Speaker : Pablo Portilla cuadrado (University of Lille)
Place : 상산관 129동 406호
Schedule : 7/11 (Mon) Survival kit on plane curve singularities I
7/12 (Tue) Survival kit on plane curve singularities II
7/18 (Mon) Characterizing the geometric monodromy group of an isolated plane curve singularity
7/19 (Tue) A quadratic form associated with pseudo-periodic homeomorphisms arising from singularity theory
(each day) 10:30 ~ 11:30, 11:45 ~ 12:45
TiTle : Survival kit on plane curve singularities I & II
The study of plane curve singularities is one of the most classical parts of singularity theory going back to Newton in the XVII century. When one studies complex polynomials in two variables, singularities appear in a very natural way. Although many times this topic is treated from an algebraic point of view, one quickly sees that it has many ties with low dimensional topology
topics such as knot theory and mapping class groups.
In this mini-course we will make a gentle introduction to singularity theory through the world of plane curves. We will focus on the topological aspect of singularities and we will mainly learn techniques through rich examples. By the end of the course we will be able to compute many invariants of a plane curve singularity and we will understand the topology around a singular point of an algebraic plane curve. In particular we will learn how to find parametrizations of each irreducible component of a plane curve singularity. We will see how these parametrizations can result very useful in computing the embedded topology of each branch and how each branch interacts with the rest. We will learn to find smooth models (resolve) of plane curve singularities by repeatedly blowing up the ambient space and, from the final picture, we will understand the topology of the Milnor fibration and its geometric monodromy. We will end the course by introducing the versal unfolding of a plane curve singularity and posing some questions that naturally emanate from it.
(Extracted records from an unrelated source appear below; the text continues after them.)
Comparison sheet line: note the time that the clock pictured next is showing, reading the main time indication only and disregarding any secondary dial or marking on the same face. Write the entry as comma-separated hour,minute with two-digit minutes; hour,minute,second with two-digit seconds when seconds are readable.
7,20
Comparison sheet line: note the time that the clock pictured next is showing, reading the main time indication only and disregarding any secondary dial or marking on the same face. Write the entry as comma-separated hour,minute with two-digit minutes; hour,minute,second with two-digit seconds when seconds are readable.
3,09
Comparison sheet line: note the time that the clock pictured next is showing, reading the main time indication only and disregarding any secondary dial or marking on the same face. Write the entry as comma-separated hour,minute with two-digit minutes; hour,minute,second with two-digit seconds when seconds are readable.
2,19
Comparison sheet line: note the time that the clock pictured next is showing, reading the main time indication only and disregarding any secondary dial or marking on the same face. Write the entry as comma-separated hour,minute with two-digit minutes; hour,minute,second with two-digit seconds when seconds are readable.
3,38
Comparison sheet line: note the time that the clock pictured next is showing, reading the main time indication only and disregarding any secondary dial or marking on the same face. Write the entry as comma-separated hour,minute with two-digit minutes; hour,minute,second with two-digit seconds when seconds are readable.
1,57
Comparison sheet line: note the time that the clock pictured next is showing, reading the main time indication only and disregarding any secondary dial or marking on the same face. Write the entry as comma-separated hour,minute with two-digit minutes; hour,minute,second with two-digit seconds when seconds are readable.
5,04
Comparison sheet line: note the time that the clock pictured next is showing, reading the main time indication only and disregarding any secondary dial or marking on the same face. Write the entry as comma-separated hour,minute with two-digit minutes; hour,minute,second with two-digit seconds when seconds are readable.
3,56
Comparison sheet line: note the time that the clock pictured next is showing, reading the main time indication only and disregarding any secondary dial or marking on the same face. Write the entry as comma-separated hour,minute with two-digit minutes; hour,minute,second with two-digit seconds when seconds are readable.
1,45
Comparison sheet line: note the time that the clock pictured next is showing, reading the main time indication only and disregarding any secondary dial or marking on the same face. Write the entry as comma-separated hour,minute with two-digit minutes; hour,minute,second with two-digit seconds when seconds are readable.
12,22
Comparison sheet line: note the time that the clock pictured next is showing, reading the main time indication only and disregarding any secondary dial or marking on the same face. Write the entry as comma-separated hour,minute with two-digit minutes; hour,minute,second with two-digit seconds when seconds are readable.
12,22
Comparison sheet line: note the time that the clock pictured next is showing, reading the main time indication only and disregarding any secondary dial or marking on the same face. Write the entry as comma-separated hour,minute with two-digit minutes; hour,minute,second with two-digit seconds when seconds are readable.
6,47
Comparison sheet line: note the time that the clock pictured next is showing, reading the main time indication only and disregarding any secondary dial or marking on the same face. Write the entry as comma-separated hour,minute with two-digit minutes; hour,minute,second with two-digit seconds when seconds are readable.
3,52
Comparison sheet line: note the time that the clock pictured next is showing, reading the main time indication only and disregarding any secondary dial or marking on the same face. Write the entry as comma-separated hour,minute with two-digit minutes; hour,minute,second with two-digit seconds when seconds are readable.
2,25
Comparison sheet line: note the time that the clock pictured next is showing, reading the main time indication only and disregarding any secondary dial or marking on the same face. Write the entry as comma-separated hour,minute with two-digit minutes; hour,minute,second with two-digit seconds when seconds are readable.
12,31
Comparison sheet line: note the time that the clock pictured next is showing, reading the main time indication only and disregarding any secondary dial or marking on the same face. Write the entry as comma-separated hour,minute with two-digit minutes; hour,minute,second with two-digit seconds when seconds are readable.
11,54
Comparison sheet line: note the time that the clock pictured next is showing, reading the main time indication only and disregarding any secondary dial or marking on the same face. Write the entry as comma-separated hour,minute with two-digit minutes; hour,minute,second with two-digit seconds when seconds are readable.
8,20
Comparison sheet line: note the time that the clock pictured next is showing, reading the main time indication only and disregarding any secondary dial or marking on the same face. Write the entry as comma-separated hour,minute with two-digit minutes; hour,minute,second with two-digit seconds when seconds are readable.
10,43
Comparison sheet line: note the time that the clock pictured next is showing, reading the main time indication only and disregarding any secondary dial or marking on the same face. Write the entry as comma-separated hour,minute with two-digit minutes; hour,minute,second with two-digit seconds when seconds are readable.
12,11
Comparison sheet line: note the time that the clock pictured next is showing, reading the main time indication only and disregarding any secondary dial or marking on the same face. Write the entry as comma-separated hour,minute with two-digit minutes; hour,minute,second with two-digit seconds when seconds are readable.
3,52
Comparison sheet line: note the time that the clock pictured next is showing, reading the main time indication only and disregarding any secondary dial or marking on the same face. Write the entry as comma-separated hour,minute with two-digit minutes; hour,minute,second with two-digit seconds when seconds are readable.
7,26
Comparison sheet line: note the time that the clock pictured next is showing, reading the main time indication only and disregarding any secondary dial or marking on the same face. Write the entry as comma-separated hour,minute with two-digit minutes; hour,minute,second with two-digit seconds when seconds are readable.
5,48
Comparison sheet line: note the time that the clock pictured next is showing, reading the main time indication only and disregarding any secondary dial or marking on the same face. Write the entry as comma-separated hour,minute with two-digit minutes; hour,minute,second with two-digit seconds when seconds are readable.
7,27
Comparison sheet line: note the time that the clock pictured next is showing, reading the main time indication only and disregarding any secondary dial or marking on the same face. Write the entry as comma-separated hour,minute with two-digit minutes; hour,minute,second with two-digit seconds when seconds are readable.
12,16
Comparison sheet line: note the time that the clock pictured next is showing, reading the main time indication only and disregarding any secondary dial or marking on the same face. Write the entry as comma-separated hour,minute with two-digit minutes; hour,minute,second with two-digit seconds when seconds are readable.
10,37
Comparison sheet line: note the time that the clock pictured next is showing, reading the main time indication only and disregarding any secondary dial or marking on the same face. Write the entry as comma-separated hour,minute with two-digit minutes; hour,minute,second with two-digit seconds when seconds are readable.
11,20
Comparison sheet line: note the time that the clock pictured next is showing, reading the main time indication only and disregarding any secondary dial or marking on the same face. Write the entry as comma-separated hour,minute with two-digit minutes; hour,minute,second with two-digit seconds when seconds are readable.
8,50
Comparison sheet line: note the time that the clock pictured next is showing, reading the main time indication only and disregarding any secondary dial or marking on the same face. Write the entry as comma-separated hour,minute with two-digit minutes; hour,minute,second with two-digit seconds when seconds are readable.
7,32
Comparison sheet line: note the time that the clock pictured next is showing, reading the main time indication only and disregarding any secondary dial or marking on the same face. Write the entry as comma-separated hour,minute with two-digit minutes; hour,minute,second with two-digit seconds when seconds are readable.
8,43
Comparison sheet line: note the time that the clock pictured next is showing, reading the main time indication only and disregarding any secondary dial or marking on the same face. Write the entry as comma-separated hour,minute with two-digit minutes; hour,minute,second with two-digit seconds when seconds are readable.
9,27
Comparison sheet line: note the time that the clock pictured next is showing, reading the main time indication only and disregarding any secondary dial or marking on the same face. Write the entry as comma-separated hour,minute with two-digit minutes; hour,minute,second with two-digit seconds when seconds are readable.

Title : Characterizing the geometric monodromy group of an isolated plane curve singularity
In this talk we will explain an intrinsic characterisation of the geometric monodromy group of an isolated plane curve singularity as the stabiliser in the mapping class group of the Milnor fiber of the relative isotopy class of a canonical vector field. We will also discuss two interesting consequences of this result: an easy and efficient criterion for detecting whether a simple closed curve in the Milnor fiber is a geometric vanishing cycle or not, and the non-injectivity of the natural representation of the versal unfolding of the singularity. This is a joint work with Nick Salter.
Title : A quadratic form associated with pseudo-periodic homeomorphisms arising from singularity theory
In this talk, we study the nilpotent part of a pseudo-periodic automorphism of a real oriented surface with boundary. We associate a quadratic form Q defined on the first homology group of the surface. Using some techniques from mapping class group theory, we prove that a related form is positive definite under some conditions that are always satisfied for monodromies of Milnor fibers of germs of curves on normal surface singularities. Moreover, the form Q is computable in terms of the dual resolution or semistable reduction graph. Numerical invariants associated with Q are able to distinguish plane curve singularities with different topological types but same spectral pairs. This is a joint work with L. Alanís, E. Artal, C. Bonatti, X. Gómez-Mont and M. González Villa.